Automated Tagging Feature: The Plan (Part 2)

Deploy Model to KMS-Server
- The KMS-server is where this model will live in production.
- Batches of documents will be indexed, probably by date (most recent first).
- Batches will be sized to avoid exceeding daily budgetary limits on azure.
- Daily, new batches will be created and tagged.
- Integrating the model into the server is roughly 1 week of development.

Search Feature

Search Feature: The Why

Currently Box-based search for case files is not an efficient or pleasant experience.
Box is not context sensitive enough.
Tags will certainly help, but only so much.
By combining the Box search with queries on our database - search will improve.

Search Feature: The What

The goal is to integrate a search engine (i.e Elastic Search or Algolia) with:
- The Box API that already exists for our Box files
- Our document derived database
The search results of these two combined will be far more nuanced.
A naive combination of the results is the initial target.
Tons of room for iterated improvements later on via ranking and machine learning.
The interface to search would be on the Teams Plugin as another UI.

Search Feature: The How

The server needs to integrate with the Box API to request search results.
- 1 week of development time
A search
Instead of spending time crafting a search engine...
- Try integrating one of the big name search engines as a service:
  - Elastic Search being most prominent, another up-and-coming is Algolia.
  - Only problem is data custody, need to discuss.
Otherwise we can evaluate embedded search engines, would take more time.
Depending on our solution, evaluation could take as much as 3 weeks
Likewise, integration after evaluation as much as 2 weeks.

Roadmap

These 3 features involving 3 to 4 components, form a roadmap.
Some evaluation could alter the timetable due to...
- Unknowns about external services such as Box, Teams SDK, Azure, etc.
- Non-deterministic nature of probabilistic models.
- So far the biggest time sinks have been figuring out how to authenticate Box.
Focus will be on getting a functioning version out the door fast.
Iteration to improve the experience can and probably should be made in 2024.

Future Topics: LLM

Microsoft is hyping up Copilot being used to analyze documents improving ChatGPT.
Very interesting possibility to decrease development and admin time.
Probably not as smooth an integration experience as we'd like.
- Having derived and labelled data in our databases should help significantly.
Results in a chat-bot experience with specialized correlations from case files.
Beware of AI Hallucinations.

Future Topics: Iteration

To know how to improve this system, actual user experiences will be needed.
Give these features some time with staff and involve them in day-to-day workflows.
The feedback should dictate what improvements to prioritize.

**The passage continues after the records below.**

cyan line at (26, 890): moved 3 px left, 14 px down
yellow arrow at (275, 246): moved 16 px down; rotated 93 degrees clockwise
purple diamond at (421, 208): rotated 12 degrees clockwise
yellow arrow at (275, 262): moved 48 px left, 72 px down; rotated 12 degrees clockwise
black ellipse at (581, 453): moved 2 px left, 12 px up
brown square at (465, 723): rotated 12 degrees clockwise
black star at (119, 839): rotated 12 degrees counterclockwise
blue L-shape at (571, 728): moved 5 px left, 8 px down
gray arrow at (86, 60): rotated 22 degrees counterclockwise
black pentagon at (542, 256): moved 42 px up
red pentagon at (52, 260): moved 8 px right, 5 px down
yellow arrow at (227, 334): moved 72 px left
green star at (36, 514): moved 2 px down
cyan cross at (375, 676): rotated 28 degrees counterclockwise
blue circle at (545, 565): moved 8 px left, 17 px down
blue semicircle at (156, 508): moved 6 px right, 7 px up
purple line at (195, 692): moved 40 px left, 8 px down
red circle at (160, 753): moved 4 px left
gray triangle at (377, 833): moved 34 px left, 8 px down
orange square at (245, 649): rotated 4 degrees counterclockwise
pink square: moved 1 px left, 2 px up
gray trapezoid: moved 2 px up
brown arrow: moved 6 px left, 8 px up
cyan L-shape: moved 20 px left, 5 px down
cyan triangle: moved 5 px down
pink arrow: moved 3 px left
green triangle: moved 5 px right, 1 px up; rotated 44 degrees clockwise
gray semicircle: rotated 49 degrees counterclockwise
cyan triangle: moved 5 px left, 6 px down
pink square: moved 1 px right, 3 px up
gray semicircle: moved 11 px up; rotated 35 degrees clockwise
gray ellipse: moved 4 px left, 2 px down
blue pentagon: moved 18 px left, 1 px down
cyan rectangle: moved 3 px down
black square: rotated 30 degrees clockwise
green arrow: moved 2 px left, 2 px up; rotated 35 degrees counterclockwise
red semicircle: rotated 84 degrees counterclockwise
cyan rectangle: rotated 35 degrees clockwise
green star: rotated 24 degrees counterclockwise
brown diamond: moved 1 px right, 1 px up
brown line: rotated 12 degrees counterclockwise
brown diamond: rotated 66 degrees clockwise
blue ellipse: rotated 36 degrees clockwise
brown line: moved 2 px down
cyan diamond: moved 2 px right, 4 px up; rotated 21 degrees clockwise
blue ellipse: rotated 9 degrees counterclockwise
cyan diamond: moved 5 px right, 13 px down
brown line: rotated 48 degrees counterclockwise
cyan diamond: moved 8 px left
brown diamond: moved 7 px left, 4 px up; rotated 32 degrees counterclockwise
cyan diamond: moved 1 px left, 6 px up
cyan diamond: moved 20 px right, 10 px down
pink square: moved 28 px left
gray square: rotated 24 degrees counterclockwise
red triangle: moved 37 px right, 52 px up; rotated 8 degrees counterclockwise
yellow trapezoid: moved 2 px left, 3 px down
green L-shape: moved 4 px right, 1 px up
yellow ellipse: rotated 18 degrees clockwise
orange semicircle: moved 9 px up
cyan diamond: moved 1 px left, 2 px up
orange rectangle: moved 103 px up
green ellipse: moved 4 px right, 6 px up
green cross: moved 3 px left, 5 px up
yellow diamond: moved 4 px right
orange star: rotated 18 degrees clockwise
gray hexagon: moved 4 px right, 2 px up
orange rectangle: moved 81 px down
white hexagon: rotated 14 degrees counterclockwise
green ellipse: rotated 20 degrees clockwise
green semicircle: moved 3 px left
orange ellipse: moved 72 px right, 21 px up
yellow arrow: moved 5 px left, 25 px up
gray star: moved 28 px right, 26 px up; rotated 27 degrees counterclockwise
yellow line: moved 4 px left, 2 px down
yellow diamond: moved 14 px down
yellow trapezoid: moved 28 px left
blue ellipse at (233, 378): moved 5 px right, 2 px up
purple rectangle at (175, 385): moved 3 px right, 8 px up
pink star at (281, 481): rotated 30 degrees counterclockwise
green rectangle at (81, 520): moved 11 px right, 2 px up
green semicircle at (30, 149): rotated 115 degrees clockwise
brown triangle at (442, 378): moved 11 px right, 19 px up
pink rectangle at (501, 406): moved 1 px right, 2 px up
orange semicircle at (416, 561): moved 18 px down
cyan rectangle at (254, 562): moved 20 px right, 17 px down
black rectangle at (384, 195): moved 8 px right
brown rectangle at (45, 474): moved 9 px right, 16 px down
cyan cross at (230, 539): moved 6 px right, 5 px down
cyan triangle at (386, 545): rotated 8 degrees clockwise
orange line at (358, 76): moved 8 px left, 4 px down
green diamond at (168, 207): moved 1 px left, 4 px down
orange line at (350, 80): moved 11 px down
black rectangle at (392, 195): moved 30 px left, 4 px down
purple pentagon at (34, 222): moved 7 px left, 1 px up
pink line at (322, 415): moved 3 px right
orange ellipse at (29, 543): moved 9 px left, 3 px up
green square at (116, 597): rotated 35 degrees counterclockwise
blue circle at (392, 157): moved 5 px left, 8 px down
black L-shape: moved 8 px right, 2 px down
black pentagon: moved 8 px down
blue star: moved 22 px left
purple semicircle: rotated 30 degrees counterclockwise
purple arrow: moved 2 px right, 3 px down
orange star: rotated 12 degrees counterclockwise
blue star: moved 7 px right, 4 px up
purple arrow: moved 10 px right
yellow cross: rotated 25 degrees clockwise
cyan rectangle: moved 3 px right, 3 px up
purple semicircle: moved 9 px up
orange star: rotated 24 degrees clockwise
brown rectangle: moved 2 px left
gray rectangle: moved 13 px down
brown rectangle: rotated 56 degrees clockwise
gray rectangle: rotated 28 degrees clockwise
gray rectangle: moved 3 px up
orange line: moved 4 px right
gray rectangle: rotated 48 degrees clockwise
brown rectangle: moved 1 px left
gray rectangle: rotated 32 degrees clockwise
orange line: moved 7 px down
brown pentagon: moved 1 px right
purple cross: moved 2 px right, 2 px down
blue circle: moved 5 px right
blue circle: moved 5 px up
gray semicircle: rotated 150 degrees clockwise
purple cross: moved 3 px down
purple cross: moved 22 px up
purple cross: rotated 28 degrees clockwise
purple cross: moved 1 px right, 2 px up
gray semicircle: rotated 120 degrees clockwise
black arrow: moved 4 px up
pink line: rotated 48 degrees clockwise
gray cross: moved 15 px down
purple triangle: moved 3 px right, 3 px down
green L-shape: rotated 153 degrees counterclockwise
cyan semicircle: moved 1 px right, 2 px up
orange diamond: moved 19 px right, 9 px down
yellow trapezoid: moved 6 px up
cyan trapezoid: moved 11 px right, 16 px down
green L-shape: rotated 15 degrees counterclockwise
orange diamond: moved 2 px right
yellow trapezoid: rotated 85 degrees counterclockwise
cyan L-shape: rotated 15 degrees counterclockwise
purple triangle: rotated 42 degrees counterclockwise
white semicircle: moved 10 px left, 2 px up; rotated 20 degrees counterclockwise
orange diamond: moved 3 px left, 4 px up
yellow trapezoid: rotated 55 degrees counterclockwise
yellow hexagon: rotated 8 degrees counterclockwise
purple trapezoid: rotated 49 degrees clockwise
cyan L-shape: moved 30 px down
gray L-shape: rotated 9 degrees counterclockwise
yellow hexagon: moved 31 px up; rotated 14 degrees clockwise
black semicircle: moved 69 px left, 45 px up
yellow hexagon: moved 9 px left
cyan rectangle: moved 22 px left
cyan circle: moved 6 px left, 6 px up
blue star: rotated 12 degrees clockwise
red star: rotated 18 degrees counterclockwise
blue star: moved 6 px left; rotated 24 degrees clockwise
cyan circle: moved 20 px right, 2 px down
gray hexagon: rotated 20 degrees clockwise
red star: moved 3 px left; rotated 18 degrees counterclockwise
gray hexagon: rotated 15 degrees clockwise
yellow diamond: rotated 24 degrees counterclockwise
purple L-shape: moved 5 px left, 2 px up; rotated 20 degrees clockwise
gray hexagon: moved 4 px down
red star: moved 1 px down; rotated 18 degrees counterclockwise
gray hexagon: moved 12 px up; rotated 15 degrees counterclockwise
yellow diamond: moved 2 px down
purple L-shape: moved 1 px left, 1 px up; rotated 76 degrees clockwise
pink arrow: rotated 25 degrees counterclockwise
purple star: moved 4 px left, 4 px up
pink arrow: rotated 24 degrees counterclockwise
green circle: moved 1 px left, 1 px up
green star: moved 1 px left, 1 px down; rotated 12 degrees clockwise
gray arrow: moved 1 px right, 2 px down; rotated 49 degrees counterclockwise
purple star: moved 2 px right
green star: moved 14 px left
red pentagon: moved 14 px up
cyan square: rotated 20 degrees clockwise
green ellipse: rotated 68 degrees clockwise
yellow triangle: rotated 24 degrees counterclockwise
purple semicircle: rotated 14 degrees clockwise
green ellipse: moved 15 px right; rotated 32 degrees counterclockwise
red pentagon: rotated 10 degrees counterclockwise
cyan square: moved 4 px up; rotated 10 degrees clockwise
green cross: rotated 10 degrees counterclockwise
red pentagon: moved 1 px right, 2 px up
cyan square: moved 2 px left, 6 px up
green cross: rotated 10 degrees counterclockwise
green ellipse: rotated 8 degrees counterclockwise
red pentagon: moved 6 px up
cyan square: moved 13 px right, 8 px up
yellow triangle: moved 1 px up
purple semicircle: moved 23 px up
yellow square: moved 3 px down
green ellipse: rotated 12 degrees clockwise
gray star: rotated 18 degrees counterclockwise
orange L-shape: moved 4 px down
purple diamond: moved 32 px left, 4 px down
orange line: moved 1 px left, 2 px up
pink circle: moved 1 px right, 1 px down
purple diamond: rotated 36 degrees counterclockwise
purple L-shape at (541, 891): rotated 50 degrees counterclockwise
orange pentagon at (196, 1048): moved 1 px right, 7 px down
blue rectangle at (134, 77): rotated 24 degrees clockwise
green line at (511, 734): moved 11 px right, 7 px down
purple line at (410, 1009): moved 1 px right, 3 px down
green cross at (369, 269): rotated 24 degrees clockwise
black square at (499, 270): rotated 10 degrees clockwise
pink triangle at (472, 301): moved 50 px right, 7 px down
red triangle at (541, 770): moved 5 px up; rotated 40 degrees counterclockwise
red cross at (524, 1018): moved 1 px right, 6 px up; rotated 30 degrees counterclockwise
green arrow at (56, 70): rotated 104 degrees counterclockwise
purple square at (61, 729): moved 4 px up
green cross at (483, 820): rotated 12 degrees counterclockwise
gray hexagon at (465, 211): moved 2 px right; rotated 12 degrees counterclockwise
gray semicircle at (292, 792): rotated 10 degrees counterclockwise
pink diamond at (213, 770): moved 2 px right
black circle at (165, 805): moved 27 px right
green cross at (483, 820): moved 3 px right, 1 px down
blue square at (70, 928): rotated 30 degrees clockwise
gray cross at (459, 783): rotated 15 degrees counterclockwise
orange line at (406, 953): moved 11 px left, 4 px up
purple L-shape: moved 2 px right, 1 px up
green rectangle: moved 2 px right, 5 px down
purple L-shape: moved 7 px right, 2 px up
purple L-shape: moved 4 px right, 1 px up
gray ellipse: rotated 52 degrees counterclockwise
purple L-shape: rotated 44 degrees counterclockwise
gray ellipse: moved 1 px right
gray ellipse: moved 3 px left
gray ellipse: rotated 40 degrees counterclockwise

Future Topics: How about You?

Ultimately this is a tool to improve workflows at this firm.
A single employee can only speculate so much which workflow improvements are most needed.
Discuss what future goals this project should evaluate and attempt to reach.
The next component is the KMS server
Something needs to manage the authentication & data transfers with Box
Putting this on the server side makes most sense
- Batch jobs that need to happen in the background for data analysis
The Teams Plugin will act as the client to this server.